Mike lay on the carpet and began examining the pictures attentively. Then he got up and stuck the two hockey sticks into the sofa with the blades facing up, one at the sofa’s “stern” and the other at its “bow”.
“I can hang a t-shirt on each stick,” Mike said, “so then it will be square rigged. So the ship will be a brig!”
Dreamer looked at the sticks sticking out of the sofa and shook his head.
“I would advise you, my young friend,” he said, “to use some other material for the masts. Hockey sticks will hardly hold square rigging.27”
“But what else can we put there instead?”
“I have an idea,” Dreamer said, “but I am not prepared to share responsibility for the consequences of its implementation.28”

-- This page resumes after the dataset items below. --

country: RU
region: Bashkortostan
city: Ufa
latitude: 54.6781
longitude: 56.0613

Moosie, who by this point had lost the thread of the conversation, raised his head and asked:
“I don’t understand. What aren’t you prepared to share with who?
Camel turned his head to Moosie and said:
“My antlered friend, allow me to give you a small piece of advice, so that you will – how can I put it gently? – appear… a bit smarter.
“What advice?”
“If you don’t understand some word, then don’t ask display your ignorance by asking naive questions. Just say ‘Uh-huh’. I will try to explain to you.”

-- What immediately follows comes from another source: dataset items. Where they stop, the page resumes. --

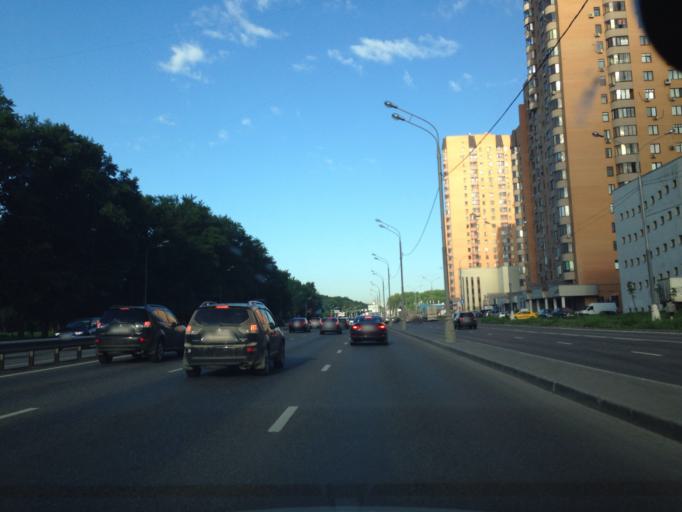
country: RU
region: Moscow
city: Ivanovskoye
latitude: 55.7738
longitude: 37.8286
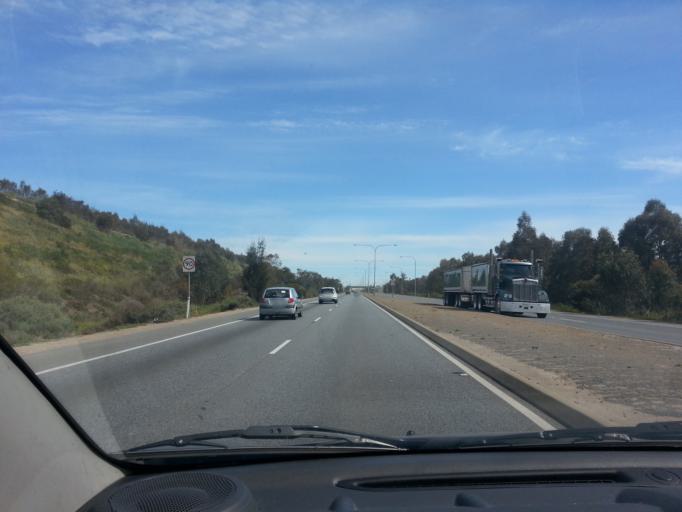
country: AU
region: South Australia
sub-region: Charles Sturt
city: Woodville North
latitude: -34.8332
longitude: 138.5552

“And what if I don’t understand two or three words?” Moosie asked next.
“Then say ‘uh-huh uh-huh’ or uh-huh uh-huh uh-huh!” Dreamer explained. “Agreed?”
“Uh-huh,” Moosie said.
“So what don’t you understand now?” Camel inquired.
“I understand everything,” Moosie said, “I just said “uh-huh’ because I understand everything.
Camel sighed deeply, and then continued:
Very well, I propose the use of the mop that we use to wash the floors as the foremast, and for the mainmast the big broom we use for sweeping. But if the application of these measures results in an altercation29 with your parents, I would not wish to suffer any complaints and accusations.”
“Uh-huh,” said Moosie.
“I understand,” Mike added, “don’t worry, nobody will blame you!”
“I merely wished to say,” Dreamer concluded, “that all must be shipshape before we cast off.”
“Of course,” Mike said, “We’ll settle everything ashore, before we’re on the high seas.”
The ship was ready. It had masts, yardarms30, sails and two anchors made out of shoehorns. Mike fitted out two cabins inside the sofa – crew quarters and the galley. Then he built a captain’s bridge and set up the helm there, made from the front wheel of his scooter, which he managed to unscrew.